The resolution granted recognition to “the historical connection of the Jewish people with Palestine and to the grounds for reconstituting their national home in that country.” It effectively recognized the Jewish people as the indigenous people of Palestine for over 3,500 years and rejected the claims of others. This demolishes the false claim that Jews are just modern-day colonialists.
It should be noted that the resolution did not purport to grant the Jewish people a newly minted right to Palestine. Instead, recognition was given to the “grounds for” reconstituting the Jews’ national home there as a preexisting legal right. It also referred to the area of the Palestine Mandate (now known as Israel), as a country. Sovereignty was vested in the Jewish people and under Article 5 could not be ceded to anyone else.
The United States recognized the foregoing in the 1924 Anglo-American Convention. As a treaty ratified by the Senate, the convention is the “supreme law of the land’ under Article VI of the U.S. Constitution. The rights granted under the treaty to the Jewish people are also codified under Article 70 of the Vienna Convention on the Law of Treaties.
Interestingly, when the British illegally adopted the White Paper in 1939 restricting immigration by Jews to then-Mandatory Palestine, a bipartisan majority of the House Foreign Affairs Committee urged the State Department to protest the move as a violation of the 1924 Anglo-American Treaty.
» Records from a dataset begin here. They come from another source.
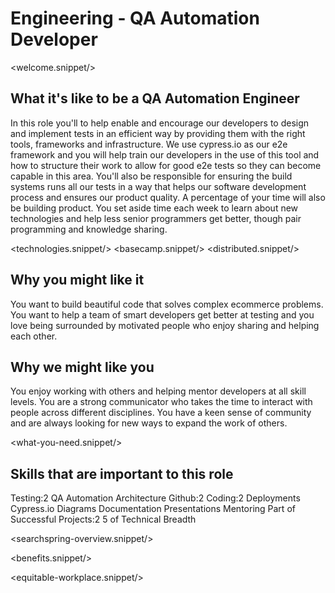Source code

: # Engineering - QA Automation Developer
<welcome.snippet/>

## What it's like to be a QA Automation Engineer
In this role you'll to help enable and encourage our developers to design and implement tests in an efficient way by providing them with the right tools, frameworks and infrastructure.  We use cypress.io as our e2e framework and you will help train our developers in the use of this tool and how to structure their work to allow for good e2e tests so they can become capable in this area.  You'll also be responsible for ensuring the build systems runs all our tests in a way that helps our software development process and ensures our product quality.
A percentage of your time will also be building product.   You set aside time each week to learn about new technologies and help less senior programmers get better, though pair programming and knowledge sharing.

<technologies.snippet/>
<basecamp.snippet/>
<distributed.snippet/>

## Why you might like it
You want to build beautiful code that solves complex ecommerce problems.  You want to help a team of smart developers get better at testing and you love being surrounded by motivated people who enjoy sharing and helping each other.

## Why we might like you
You enjoy working with others and helping mentor developers at all skill levels.  You are a strong communicator who takes the time to interact with people across different disciplines. You have a keen sense of community and are always looking for new ways to expand the work of others.

<what-you-need.snippet/>

## Skills that are important to this role

<skills>
Testing:2
QA Automation
Architecture
Github:2 
Coding:2 
Deployments
Cypress.io
Diagrams 
Documentation 
Presentations 
Mentoring 
Part of Successful Projects:2
5 of Technical Breadth
</skills>

<inherit doc="engineering-developer.md"/>

<searchspring-overview.snippet/>

<benefits.snippet/>

<equitable-workplace.snippet/>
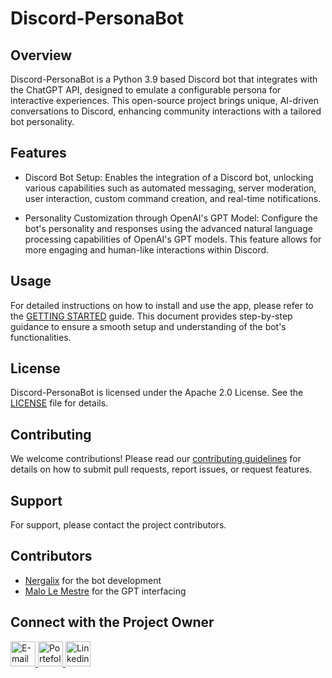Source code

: # Discord-PersonaBot

## Overview

Discord-PersonaBot is a Python 3.9 based Discord bot that integrates with the ChatGPT API, designed to emulate a configurable persona for interactive experiences. This open-source project brings unique, AI-driven conversations to Discord, enhancing community interactions with a tailored bot personality.

## Features

- Discord Bot Setup: Enables the integration of a Discord bot, unlocking various capabilities such as automated messaging, server moderation, user interaction, custom command creation, and real-time notifications.

- Personality Customization through OpenAI's GPT Model: Configure the bot's personality and responses using the advanced natural language processing capabilities of OpenAI's GPT models. This feature allows for more engaging and human-like interactions within Discord.

## Usage

For detailed instructions on how to install and use the  app, please refer to the [GETTING STARTED](./GETTING_STARTED.md) guide. This document provides step-by-step guidance to ensure a smooth setup and understanding of the bot's functionalities.

## License

Discord-PersonaBot is licensed under the Apache 2.0 License. See the [LICENSE](./LICENCE) file for details.

## Contributing

We welcome contributions! Please read our [contributing guidelines](./CONTRIBUTING) for details on how to submit pull requests, report issues, or request features.
  
## Support

For support, please contact the project contributors. 

## Contributors

- [Nergalix](https://github.com/Nergalix) for the bot development
- [Malo Le Mestre](https://github.com/MaloLM) for the GPT interfacing

<!-- <a href = "https://github.com/MaloLM/Discord-PersonaBot/contributors">
   <img src = "https://contrib.rocks/image?repo=MaloLM/Discord-PersonaBot"/>
 </a> -->



## Connect with the Project Owner

<div> 
   <a href="https://portfolio.dopee.io/#/contact" target="_blank">
      <img src="https://img.shields.io/badge/Email-D14836?style=for-the-badge&logo=maildotru&logoColor=white" alt="E-mail" height=40>
   </a>
   
   <a href="https://portfolio.dopee.io" target="_blank">
      <img src="https://img.shields.io/badge/Portefolio-green?style=for-the-badge&logo=vuedotjs&logoColor=white" alt="Portefolio" height=40>
   </a>
   
   <a href="https://www.linkedin.com/in/malo-le-mestre/" target="_blank">
      <img src="https://img.shields.io/badge/LinkedIn-0077B5?style=for-the-badge&logo=linkedin&logoColor=white" alt="Linkedin" height=40>
   </a>
</div>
President Franklin D. Roosevelt later stated that the United States disapproved of the White Paper and reaffirmed support for the recreation of a Jewish commonwealth in the Land of Israel.
Beginning on the night of June 4, we celebrate the 57th anniversary of the liberation and reunification of Jerusalem. May Israel soon defeat the evil that is Hamas and return the hostages and valiant soldiers of the IDF home safely. Am Yisrael Chai.